A building taken back by nature?
A high security office building?
A roundtable?
Or masses of raw material yet to be utelised?
in between point of view
silence
tricotin, gathering
other 3d object flat plans, from 2d to 3D, see connection from another perspective
what scale? cf man scale ? cf power of 10?
it should be A leaf a gourd a shell a net a bag a sling a sack a bottle a pot a box a container. A holder. A recipient.

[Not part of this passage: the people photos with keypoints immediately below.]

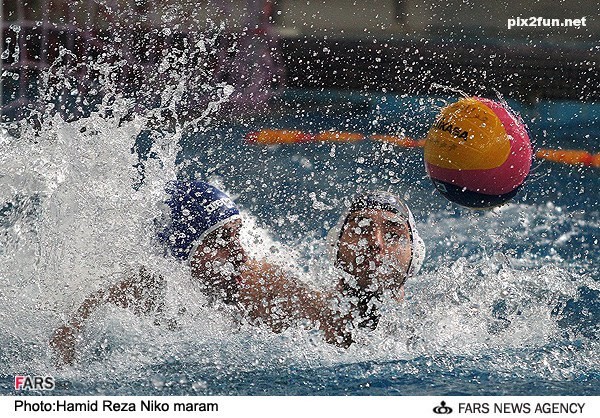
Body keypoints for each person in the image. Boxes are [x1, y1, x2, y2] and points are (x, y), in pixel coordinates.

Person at [50, 181, 351, 366]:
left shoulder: (264, 284)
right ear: (183, 252)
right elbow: (65, 343)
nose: (240, 254)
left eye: (236, 235)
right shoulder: (139, 292)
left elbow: (339, 328)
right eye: (219, 241)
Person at [327, 190, 425, 331]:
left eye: (393, 235)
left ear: (415, 253)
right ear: (335, 245)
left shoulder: (440, 322)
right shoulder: (302, 309)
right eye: (361, 230)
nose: (376, 242)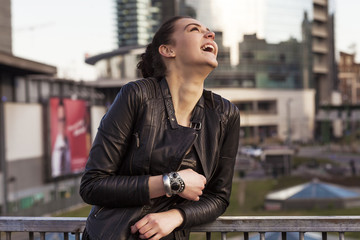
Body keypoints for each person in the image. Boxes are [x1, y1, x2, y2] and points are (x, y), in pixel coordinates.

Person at [80, 16, 240, 240]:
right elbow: (92, 185)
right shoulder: (137, 95)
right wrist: (173, 183)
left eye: (209, 31)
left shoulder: (225, 114)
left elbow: (218, 197)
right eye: (194, 30)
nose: (210, 35)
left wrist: (176, 216)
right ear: (168, 50)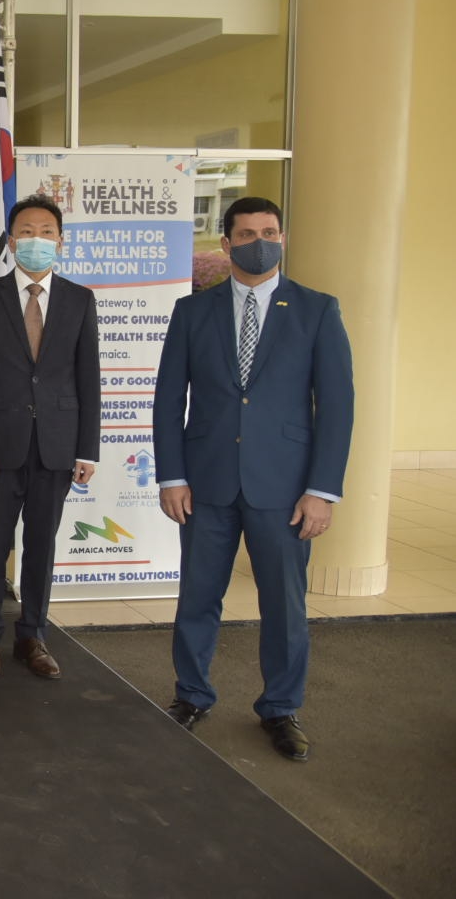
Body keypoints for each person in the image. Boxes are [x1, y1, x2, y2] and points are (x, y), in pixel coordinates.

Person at [154, 197, 353, 762]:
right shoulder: (193, 312)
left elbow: (337, 406)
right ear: (226, 243)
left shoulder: (317, 310)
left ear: (282, 239)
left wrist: (322, 490)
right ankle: (191, 695)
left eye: (268, 232)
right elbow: (168, 400)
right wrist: (172, 475)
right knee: (197, 597)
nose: (257, 241)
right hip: (207, 483)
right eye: (245, 234)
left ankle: (281, 709)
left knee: (285, 606)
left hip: (286, 491)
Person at [0, 194, 99, 681]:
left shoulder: (80, 299)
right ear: (11, 240)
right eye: (26, 231)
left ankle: (33, 635)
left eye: (46, 231)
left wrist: (87, 448)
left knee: (42, 543)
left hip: (58, 445)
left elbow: (88, 378)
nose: (35, 240)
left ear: (60, 240)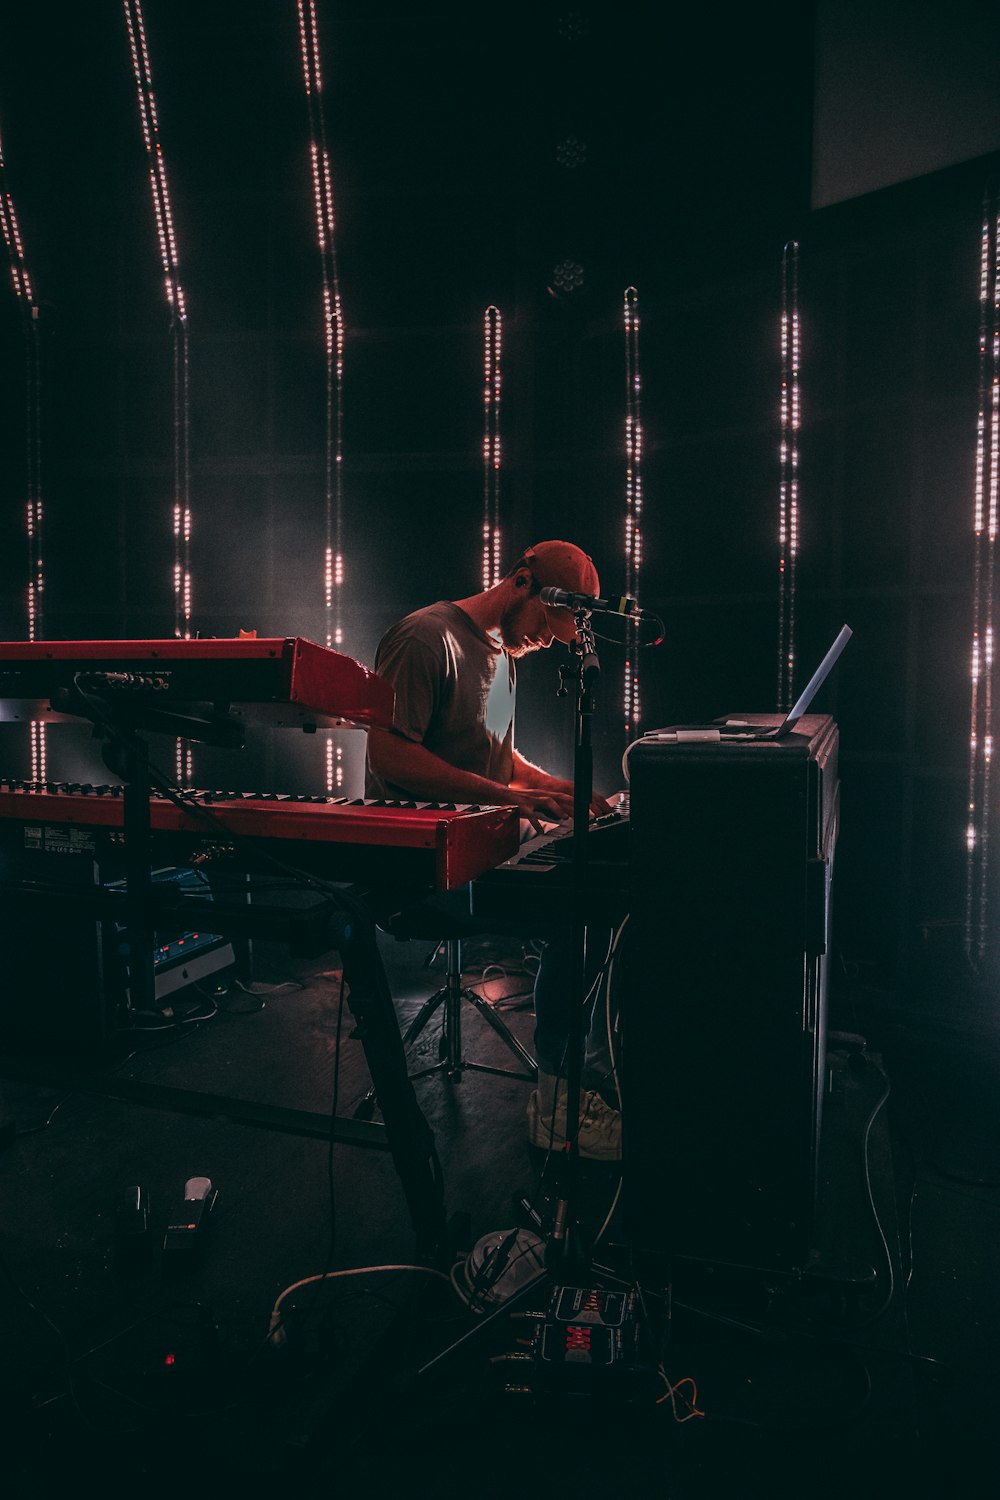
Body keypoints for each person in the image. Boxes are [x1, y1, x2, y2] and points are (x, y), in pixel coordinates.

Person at [365, 540, 622, 1160]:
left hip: (479, 857)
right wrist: (506, 799)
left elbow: (499, 760)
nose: (546, 641)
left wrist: (570, 792)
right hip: (417, 872)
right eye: (545, 625)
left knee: (602, 889)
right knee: (576, 914)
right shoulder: (426, 638)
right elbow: (390, 754)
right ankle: (558, 1103)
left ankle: (576, 1072)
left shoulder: (503, 658)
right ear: (521, 582)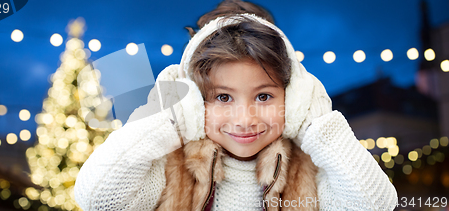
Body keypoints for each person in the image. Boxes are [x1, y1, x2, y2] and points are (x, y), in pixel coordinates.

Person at [74, 0, 398, 210]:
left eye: (264, 96)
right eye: (223, 97)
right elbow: (98, 198)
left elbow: (375, 204)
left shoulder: (312, 171)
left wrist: (316, 122)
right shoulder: (170, 166)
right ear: (193, 102)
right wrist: (167, 115)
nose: (245, 119)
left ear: (295, 97)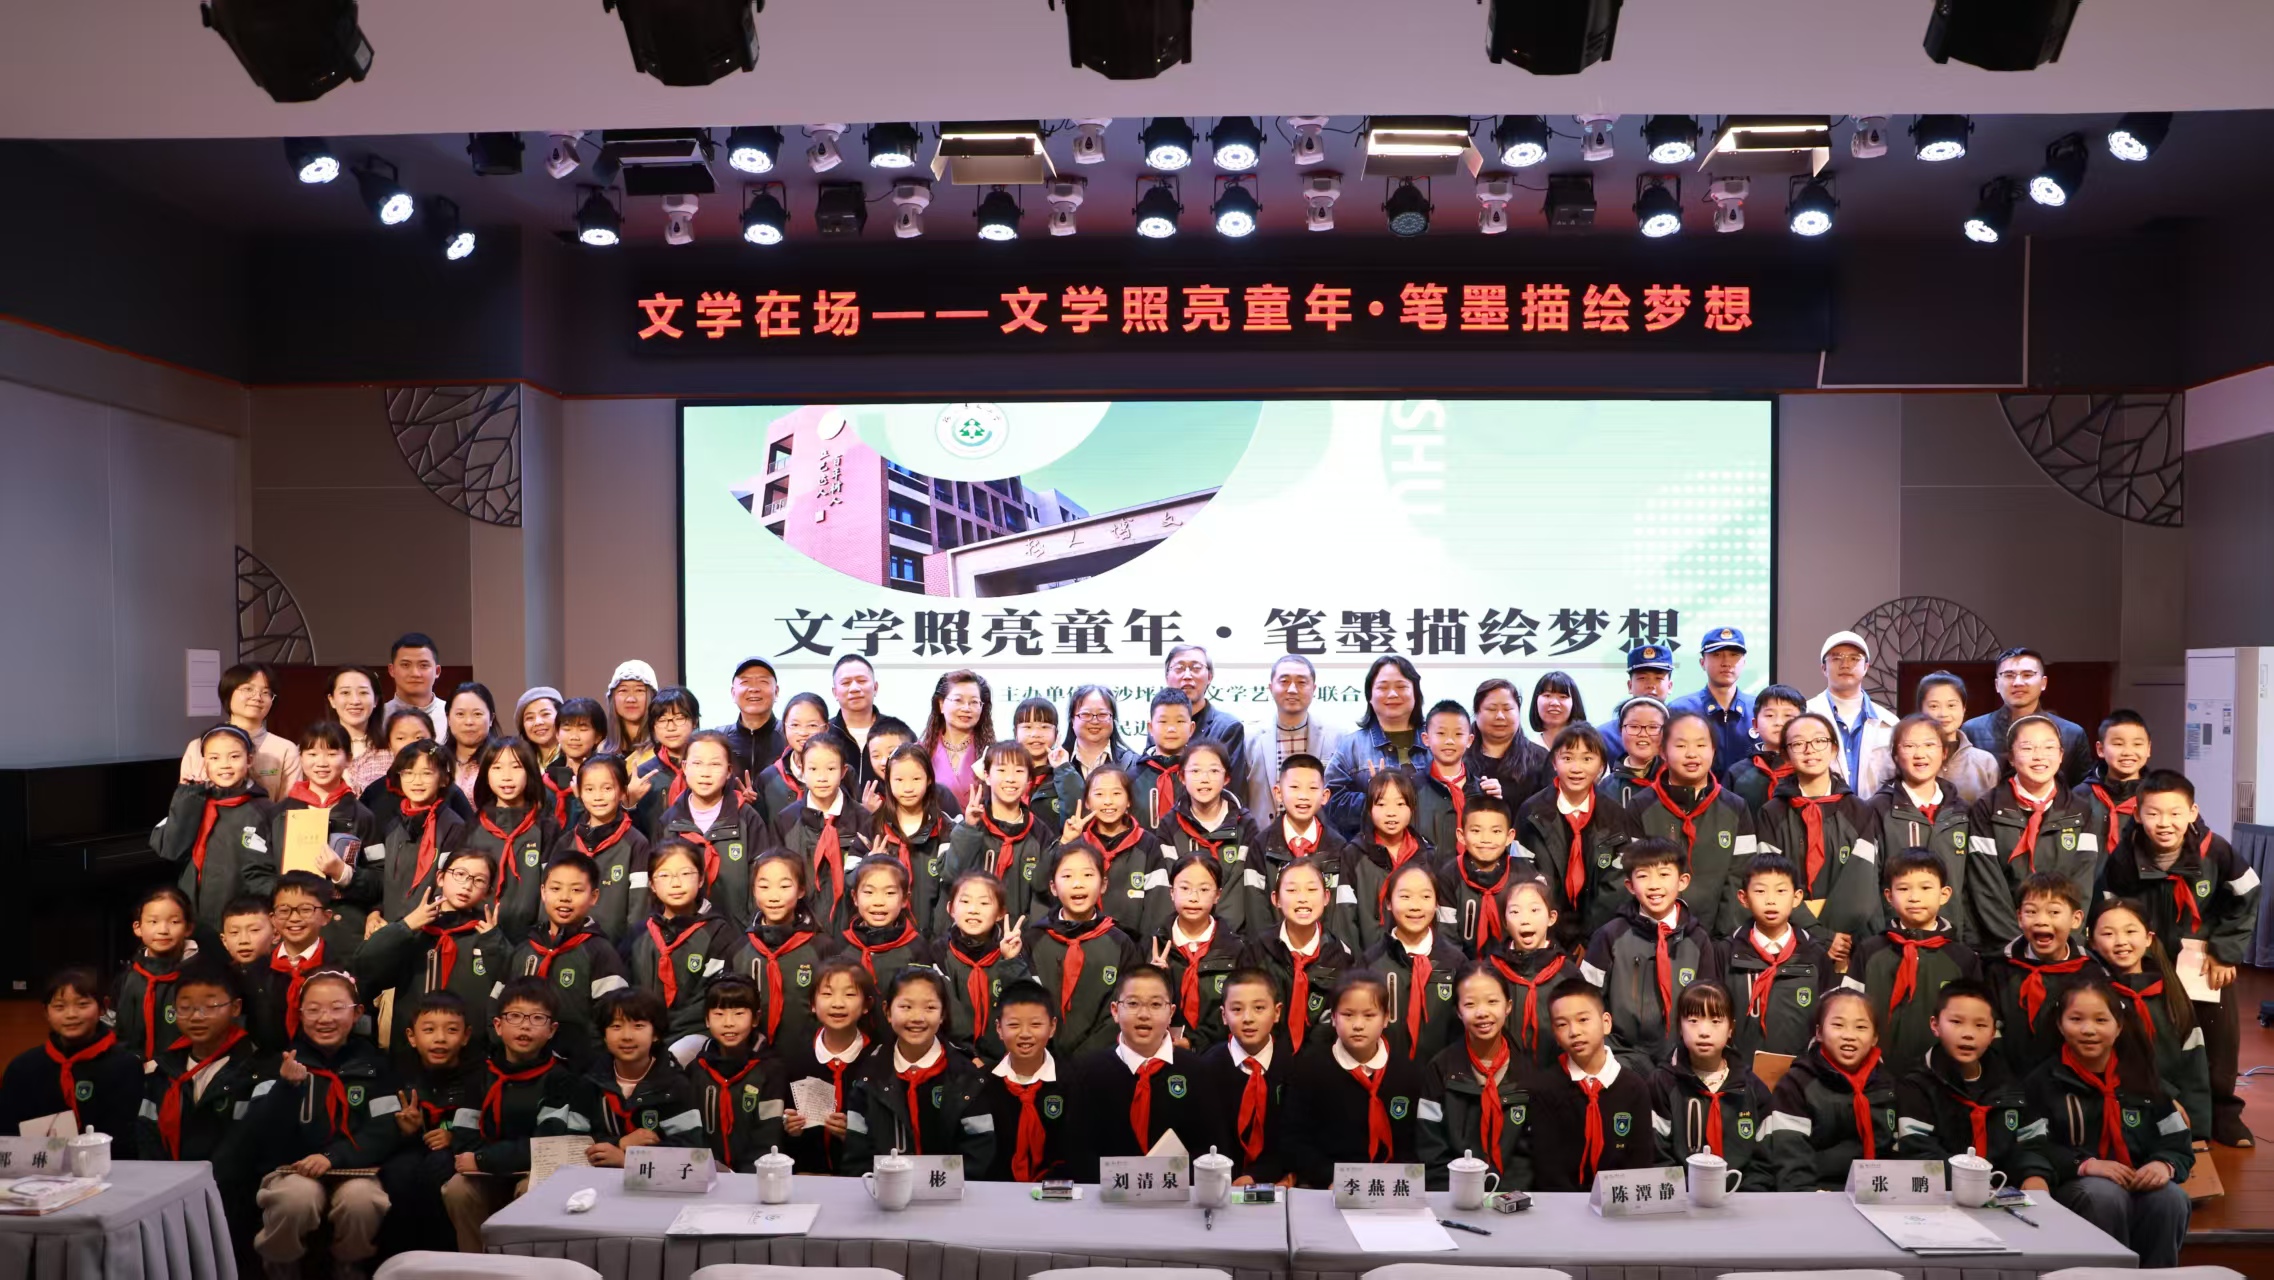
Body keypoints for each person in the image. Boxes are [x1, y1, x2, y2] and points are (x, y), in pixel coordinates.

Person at [2100, 768, 2259, 1147]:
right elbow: (2110, 907)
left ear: (2192, 812)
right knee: (2156, 1035)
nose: (2164, 823)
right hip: (2148, 957)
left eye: (2175, 813)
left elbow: (2246, 896)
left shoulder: (2216, 851)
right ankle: (2164, 1108)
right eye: (2153, 813)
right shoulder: (2123, 858)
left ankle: (2223, 1113)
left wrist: (2225, 951)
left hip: (2203, 958)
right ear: (2137, 814)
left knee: (2217, 1037)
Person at [2025, 980, 2194, 1268]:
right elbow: (2033, 1146)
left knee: (2170, 1198)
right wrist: (2084, 1164)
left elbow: (2176, 1139)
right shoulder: (2043, 1083)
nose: (2088, 1029)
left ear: (2118, 1027)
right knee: (2104, 1195)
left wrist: (2163, 1164)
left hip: (2136, 1179)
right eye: (2076, 1019)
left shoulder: (2144, 1079)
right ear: (2060, 1025)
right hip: (2076, 1184)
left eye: (2101, 1020)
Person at [250, 969, 399, 1280]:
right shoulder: (280, 1063)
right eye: (314, 1010)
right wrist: (285, 1088)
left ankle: (348, 1267)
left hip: (354, 1167)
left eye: (337, 1008)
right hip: (293, 1168)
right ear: (300, 1014)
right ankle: (280, 1267)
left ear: (357, 1013)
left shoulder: (376, 1065)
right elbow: (259, 1131)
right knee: (295, 1200)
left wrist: (333, 1157)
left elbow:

(Ursula Le Guin, The Carrier Bag Theory of Fiction)
Parts to integrate?
In A Room of One’s Own (1929), Woolf was one of the first critics to point to the masculine bias of the literary canon: “it is the masculine values that prevail... This is an important book, the critic assumes, because it deals with war. This is an insignificant book because it deals with the feelings of women in a drawing-room. A scene in a battle field is more important than a scene in a shop—everywhere and much more subtly the difference of value persists” (77). In her case, whether or not it was true for all the moderns, Woolf ’s endeavors to make “the accent [fall] differently from that of old,” as she puts it in “Modern Fiction,” have much to do with shaping an unheroic narrative in which “there would be no plot, no comedy, no tragedy, no love interest or catastrophe in the accepted style” (CR1: 150). How could these throughts intersect with how we look at writing history?
Like Le Guin, Woolf also describes the novel as a container for emotions and meanings, only Woolf tends to use architectural imagery. In A Room of One’s Own, for example, she describes the novel as a
structure leaving a shape upon the mind’s eye, built now in squares, now pagoda shaped, now throwing out wings and arcades, now solidly compact and domed like the Cathedral of Saint Sofia a at Constantinople. This shape... starts in one the kind of emotion that is appropriate to it. But that emotion at once blends itself with others, for the ‘shape’ is not made by the relation of stone to stone, but by the relation of human being to human being. (74)
However, interestingly, Le Guin describes “home” as “another, larger kind of pouch or bag, a container for people” and the shrine or museum as containers for the sacred (152). Architects themselves talk about buildings as containers creating certain shapes and sequences of spaces that evoke certain feelings and enable certain kinds of activities within them. The meaning of the architecture is discovered, and in part created, by the user.1 Woolf often says similar things about the novel—that its meanings are not conveyed directly, expositorily, but rather the reader apprehends through reading, through experiencing the text and putting the pieces together.